STATED TASK:
Reproduce the interview transcript below from "John Rampton: So, again, when" down to "along the way.", putting "writing" wherever "content" appears.

SOURCE PASSAGE:
::::

John Rampton: So, again, when you’re putting out content or putting out product, just put it out there. Be willing to fail. You’re going to miss. I like the Wayne Gretsky quote, “You miss 100 percent of the shots you don’t take.” If you don’t take it out there, if you don’t put your content out there, if you don’t put yourself out there, it’s not going to go anywhere. So just get started on this journey, and start working your way up. You will fail along the way.
John Rampton: There are going to be people who tear apart your work. I have one person who wrote an 11,000 word article on what a piece of crap I am. It doesn’t matter. I still put that post out there, and that post has inspired probably millions of people. And it’s probably caused maybe 20 or 30 haters in my life. Again, had I not put that piece out there, I wouldn’t have those haters. It’s right. I wouldn’t have these problems. I wouldn’t have people tearing apart my work sometimes. But I also wouldn’t have inspired those amazing people that have come out of that. So when you’re thinking about things, don’t worry about if it’s perfect.
Mike Demo: Definitely. And thanks for jumping in there. I apologize to everybody about some of the background barking. My dog decided to yell at the UPS guy, so sorry about that.
John Rampton: It happens.
Mike Demo: That’s life. So what I was trying to say, going back to we see all these people that have this really great idea and they can focus on it for three to six months really hard, and then they want to jump to the next thing before maybe right at the cusp I see of that last idea kind of really taking off and flying. Do you find a lot of entrepreneurs kind of get so excited about the next idea they have that they don’t nurture their current project as well as it may be needs to be?

::::

EXTRACTED DATA:
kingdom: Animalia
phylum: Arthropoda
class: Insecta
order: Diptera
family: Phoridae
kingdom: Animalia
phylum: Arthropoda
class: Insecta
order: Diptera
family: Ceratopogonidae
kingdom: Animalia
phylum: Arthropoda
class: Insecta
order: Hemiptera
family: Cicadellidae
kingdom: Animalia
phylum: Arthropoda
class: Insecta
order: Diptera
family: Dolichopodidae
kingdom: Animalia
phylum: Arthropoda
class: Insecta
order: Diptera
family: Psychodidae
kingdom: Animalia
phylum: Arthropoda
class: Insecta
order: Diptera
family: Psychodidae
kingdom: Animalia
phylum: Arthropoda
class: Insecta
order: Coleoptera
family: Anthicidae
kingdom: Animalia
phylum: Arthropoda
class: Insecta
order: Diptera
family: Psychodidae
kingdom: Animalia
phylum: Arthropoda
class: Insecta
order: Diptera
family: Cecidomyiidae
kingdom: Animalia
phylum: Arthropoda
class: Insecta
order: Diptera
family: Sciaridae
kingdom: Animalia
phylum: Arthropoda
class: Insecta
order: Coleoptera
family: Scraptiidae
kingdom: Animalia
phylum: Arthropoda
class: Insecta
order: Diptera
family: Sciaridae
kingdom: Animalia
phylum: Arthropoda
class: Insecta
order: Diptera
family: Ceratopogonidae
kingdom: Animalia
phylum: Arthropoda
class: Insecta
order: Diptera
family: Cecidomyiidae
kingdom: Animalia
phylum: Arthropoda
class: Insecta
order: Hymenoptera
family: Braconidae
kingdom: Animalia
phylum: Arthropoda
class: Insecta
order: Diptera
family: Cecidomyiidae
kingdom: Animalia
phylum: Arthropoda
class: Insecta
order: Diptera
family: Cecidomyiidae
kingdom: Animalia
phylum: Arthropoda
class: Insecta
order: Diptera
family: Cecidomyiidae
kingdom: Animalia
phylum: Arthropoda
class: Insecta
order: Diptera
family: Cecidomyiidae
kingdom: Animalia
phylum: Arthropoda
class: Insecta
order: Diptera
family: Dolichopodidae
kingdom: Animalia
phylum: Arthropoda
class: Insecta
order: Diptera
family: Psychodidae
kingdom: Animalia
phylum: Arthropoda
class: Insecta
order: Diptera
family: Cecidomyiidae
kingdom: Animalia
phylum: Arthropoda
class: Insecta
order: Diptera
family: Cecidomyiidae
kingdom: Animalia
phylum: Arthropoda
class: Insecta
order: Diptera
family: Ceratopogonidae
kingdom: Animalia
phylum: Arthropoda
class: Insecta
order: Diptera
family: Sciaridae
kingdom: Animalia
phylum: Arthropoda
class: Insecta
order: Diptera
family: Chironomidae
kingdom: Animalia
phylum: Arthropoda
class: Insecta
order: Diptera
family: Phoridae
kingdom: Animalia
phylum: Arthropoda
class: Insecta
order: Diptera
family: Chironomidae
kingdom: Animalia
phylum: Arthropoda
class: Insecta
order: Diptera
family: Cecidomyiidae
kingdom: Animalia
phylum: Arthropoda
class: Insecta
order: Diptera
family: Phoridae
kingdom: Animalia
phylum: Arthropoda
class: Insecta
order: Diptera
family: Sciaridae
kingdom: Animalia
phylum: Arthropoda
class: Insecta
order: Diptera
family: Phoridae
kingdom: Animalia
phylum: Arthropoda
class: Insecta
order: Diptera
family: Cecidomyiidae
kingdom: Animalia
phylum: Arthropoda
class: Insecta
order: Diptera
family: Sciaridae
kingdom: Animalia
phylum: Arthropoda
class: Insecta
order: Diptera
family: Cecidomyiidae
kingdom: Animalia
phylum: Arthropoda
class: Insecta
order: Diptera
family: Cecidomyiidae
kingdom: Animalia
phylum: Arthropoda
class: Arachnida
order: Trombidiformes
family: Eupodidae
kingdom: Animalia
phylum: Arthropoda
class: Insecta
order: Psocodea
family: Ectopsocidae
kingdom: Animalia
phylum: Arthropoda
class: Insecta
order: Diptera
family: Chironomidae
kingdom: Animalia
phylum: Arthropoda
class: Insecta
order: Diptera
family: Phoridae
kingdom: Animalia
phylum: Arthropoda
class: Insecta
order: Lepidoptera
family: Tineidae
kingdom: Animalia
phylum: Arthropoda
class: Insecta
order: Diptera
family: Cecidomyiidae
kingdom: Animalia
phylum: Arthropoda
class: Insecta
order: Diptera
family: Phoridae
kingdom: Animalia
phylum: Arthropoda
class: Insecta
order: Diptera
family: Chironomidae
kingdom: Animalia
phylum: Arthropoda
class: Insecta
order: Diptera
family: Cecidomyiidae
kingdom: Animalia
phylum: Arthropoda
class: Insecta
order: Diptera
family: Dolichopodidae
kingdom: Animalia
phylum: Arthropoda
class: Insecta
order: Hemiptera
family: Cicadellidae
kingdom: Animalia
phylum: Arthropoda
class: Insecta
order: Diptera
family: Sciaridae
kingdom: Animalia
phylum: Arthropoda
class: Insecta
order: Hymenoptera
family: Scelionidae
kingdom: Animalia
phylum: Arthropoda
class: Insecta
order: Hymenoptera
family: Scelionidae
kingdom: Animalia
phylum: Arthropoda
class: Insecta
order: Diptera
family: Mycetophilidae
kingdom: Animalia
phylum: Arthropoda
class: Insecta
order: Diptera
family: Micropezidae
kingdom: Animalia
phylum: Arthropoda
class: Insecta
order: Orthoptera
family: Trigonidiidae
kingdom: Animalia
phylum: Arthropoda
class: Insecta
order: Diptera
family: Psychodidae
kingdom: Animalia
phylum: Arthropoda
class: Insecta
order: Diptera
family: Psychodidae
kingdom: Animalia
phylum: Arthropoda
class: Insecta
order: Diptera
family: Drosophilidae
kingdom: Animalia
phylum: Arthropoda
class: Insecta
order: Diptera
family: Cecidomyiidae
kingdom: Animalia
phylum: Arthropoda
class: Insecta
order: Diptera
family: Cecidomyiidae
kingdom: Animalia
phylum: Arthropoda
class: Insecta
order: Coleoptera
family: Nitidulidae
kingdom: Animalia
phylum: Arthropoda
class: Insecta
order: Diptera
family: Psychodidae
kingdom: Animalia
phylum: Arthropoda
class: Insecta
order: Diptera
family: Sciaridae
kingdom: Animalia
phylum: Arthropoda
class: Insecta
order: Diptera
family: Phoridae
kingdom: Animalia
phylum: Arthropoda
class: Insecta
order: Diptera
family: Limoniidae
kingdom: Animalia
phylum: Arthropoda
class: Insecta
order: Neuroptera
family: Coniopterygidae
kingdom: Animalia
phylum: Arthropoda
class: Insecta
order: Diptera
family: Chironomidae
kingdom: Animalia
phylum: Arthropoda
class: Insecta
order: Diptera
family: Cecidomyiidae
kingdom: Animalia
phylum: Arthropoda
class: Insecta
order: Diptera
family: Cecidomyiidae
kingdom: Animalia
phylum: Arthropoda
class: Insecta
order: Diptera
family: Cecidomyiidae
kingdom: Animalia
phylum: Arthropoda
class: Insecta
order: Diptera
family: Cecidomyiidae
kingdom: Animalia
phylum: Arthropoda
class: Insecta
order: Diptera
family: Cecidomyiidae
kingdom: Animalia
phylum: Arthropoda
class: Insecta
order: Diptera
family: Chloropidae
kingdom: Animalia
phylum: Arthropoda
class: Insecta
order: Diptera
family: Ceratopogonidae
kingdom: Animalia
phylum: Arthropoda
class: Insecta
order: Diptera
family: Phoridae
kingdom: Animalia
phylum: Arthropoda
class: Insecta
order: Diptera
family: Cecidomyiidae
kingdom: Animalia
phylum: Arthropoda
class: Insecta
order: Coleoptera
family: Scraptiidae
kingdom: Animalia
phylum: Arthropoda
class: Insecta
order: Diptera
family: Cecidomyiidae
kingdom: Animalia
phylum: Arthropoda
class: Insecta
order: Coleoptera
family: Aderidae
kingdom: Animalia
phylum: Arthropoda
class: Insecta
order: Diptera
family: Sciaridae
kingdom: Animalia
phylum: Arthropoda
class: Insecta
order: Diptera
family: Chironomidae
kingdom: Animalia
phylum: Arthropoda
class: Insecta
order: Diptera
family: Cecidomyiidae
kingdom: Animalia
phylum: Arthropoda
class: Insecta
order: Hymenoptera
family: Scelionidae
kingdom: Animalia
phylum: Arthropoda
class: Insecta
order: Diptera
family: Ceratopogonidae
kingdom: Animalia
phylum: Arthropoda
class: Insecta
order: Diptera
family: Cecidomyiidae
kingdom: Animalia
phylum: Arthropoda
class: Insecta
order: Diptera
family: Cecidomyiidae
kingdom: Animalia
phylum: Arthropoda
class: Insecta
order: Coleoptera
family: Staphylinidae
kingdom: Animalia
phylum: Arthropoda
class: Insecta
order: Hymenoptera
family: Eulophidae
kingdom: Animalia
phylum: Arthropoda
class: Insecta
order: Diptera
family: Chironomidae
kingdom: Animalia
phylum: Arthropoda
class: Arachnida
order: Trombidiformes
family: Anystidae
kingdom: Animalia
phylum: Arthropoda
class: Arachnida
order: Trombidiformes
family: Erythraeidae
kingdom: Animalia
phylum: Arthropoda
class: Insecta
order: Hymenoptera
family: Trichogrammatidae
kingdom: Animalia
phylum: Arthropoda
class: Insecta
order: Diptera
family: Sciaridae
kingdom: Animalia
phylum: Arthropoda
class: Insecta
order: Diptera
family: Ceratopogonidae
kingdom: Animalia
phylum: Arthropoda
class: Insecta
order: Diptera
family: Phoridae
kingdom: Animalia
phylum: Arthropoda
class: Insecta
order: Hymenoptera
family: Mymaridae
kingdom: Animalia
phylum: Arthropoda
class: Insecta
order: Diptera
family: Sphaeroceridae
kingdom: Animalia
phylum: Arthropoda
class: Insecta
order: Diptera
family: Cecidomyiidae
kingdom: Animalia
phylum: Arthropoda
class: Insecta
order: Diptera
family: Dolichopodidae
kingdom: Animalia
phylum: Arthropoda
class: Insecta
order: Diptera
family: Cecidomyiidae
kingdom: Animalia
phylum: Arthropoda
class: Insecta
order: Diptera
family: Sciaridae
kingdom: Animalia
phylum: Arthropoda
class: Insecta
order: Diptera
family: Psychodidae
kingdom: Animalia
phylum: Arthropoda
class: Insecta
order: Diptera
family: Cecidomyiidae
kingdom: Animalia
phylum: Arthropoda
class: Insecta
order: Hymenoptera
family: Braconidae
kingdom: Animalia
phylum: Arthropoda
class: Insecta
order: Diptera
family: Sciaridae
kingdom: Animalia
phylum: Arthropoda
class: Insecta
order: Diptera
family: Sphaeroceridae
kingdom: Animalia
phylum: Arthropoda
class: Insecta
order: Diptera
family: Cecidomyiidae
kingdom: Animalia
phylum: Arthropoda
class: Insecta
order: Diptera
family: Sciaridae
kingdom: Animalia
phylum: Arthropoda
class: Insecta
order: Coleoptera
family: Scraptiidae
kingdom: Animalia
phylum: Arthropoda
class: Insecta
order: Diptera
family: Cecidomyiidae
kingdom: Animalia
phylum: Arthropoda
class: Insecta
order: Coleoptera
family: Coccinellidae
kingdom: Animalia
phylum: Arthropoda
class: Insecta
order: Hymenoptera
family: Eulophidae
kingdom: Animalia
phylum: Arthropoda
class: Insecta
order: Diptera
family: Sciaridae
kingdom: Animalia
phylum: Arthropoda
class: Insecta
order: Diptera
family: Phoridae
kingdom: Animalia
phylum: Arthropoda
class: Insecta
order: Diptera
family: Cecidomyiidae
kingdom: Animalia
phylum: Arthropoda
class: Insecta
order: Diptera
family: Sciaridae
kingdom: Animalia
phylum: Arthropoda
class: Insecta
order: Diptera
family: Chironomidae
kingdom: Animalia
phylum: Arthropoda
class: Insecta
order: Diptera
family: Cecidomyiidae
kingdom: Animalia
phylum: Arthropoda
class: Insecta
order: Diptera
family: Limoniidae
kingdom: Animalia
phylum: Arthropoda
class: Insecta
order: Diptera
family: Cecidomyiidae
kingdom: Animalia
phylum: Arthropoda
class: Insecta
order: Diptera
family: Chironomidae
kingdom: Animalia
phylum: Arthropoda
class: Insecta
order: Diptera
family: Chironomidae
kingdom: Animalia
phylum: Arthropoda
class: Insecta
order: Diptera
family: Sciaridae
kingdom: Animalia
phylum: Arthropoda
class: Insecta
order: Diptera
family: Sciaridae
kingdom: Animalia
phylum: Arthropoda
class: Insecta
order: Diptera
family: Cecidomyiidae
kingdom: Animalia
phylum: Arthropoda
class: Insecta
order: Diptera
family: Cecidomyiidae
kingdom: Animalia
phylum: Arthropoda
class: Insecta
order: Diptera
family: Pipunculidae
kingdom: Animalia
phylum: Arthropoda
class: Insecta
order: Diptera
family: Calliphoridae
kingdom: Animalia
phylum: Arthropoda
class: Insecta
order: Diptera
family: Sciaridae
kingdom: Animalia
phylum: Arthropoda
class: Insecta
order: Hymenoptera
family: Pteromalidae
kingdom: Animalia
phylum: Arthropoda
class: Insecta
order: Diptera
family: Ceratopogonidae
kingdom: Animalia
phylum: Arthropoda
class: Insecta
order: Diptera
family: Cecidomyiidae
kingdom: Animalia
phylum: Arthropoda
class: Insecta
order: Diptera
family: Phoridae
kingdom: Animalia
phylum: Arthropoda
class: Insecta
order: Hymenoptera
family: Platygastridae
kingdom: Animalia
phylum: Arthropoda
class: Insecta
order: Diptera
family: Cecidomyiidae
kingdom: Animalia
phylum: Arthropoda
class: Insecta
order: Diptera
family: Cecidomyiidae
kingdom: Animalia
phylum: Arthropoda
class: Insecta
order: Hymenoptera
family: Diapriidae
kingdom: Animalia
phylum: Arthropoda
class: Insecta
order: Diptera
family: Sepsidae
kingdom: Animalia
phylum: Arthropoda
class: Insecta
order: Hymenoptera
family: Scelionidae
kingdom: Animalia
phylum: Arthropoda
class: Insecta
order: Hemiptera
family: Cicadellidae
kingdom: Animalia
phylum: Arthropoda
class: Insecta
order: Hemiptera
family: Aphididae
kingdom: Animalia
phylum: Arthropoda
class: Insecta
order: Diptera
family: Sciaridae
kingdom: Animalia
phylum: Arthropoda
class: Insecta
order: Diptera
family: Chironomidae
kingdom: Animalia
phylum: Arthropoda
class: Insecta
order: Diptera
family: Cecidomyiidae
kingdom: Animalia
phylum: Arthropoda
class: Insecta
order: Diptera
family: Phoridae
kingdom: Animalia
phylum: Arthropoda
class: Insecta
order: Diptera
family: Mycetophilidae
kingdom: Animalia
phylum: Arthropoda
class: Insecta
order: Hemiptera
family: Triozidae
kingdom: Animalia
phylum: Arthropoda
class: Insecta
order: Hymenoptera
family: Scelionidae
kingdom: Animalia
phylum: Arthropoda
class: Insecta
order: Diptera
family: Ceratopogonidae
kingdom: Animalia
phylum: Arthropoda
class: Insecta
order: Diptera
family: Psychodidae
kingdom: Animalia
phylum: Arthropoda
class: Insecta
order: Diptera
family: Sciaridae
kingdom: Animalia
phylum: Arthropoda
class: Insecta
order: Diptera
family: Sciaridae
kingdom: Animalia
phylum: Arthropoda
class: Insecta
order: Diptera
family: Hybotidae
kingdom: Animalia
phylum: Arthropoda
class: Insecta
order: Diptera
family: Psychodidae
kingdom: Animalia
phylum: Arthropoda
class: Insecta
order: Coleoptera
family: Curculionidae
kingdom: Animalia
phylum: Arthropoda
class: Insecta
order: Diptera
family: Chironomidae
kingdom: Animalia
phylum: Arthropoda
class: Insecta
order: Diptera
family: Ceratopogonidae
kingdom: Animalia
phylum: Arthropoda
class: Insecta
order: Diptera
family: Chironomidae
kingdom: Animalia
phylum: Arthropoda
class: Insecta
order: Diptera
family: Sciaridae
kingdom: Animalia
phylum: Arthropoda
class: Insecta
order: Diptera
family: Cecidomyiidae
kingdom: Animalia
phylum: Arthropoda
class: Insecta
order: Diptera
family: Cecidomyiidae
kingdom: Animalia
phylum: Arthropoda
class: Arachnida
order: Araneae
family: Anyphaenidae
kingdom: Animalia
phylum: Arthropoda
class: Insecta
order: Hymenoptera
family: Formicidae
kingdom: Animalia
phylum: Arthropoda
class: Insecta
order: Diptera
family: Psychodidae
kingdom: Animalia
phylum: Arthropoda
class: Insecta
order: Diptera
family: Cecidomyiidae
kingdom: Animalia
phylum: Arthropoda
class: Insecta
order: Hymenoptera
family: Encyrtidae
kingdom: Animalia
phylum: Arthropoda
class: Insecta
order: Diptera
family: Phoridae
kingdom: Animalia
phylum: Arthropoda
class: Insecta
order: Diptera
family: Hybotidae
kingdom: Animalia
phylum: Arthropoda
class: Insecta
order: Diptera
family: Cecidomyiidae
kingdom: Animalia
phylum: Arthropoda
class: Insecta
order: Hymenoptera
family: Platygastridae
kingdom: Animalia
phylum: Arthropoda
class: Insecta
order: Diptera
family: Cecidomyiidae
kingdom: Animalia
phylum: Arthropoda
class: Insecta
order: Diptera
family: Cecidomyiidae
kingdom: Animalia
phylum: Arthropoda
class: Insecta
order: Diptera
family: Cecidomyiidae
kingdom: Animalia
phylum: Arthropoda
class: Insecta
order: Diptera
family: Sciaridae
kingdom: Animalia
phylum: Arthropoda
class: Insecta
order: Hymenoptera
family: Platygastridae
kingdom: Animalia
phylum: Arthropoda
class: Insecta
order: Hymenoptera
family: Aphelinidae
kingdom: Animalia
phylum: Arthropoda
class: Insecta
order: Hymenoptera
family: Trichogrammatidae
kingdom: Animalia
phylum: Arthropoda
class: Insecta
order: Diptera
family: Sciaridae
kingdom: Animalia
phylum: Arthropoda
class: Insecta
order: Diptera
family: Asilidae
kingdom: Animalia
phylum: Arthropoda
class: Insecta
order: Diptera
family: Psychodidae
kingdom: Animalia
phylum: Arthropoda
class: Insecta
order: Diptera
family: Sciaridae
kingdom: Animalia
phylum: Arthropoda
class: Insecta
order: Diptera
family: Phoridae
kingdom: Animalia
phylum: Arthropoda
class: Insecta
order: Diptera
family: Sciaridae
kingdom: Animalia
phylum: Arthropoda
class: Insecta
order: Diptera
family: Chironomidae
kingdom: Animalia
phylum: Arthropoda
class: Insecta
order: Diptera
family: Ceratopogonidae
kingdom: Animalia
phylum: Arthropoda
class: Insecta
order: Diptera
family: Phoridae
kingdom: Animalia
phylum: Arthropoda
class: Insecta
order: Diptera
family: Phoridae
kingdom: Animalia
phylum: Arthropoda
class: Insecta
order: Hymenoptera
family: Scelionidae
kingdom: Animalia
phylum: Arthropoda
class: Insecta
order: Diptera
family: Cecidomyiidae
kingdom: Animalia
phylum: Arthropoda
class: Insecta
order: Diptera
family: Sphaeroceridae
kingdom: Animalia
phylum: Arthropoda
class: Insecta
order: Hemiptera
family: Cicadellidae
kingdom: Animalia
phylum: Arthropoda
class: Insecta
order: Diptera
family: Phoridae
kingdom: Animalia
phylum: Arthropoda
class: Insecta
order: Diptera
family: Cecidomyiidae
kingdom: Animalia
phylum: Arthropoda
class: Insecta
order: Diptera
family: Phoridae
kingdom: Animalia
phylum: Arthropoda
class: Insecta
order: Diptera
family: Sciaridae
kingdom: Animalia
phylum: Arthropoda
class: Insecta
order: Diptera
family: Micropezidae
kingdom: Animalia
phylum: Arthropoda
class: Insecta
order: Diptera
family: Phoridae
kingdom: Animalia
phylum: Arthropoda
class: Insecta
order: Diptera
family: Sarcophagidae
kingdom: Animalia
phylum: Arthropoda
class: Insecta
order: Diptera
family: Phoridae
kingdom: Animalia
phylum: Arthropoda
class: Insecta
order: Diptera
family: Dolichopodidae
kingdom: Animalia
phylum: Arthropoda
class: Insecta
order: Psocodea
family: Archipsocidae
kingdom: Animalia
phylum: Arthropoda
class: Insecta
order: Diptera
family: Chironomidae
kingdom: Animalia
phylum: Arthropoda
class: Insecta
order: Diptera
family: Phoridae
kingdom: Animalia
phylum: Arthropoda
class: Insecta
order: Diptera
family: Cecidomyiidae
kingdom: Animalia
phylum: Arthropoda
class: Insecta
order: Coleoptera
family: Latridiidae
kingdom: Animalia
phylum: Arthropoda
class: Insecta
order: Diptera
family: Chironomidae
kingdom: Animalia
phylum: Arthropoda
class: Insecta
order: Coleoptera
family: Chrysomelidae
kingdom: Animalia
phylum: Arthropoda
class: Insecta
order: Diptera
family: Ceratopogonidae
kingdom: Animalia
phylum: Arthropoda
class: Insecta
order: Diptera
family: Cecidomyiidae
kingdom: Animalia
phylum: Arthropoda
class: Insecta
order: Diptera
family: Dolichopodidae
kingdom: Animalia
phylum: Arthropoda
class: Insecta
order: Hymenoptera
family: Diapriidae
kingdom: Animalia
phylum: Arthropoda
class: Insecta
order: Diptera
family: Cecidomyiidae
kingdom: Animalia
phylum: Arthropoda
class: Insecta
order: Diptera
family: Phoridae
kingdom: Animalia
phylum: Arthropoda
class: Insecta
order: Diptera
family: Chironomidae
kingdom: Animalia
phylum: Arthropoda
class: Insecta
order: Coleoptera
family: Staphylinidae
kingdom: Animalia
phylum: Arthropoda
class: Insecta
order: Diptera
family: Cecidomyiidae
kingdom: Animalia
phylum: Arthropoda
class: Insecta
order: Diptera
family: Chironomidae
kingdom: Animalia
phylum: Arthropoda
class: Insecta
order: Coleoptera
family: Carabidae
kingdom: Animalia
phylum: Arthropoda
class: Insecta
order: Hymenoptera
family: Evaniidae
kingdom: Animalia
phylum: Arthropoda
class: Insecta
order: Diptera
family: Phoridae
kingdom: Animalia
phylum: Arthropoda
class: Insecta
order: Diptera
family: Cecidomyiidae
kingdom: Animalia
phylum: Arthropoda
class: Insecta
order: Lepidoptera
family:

::::

SOLUTION:
John Rampton: So, again, when you’re putting out writing or putting out product, just put it out there. Be willing to fail. You’re going to miss. I like the Wayne Gretsky quote, “You miss 100 percent of the shots you don’t take.” If you don’t take it out there, if you don’t put your writing out there, if you don’t put yourself out there, it’s not going to go anywhere. So just get started on this journey, and start working your way up. You will fail along the way.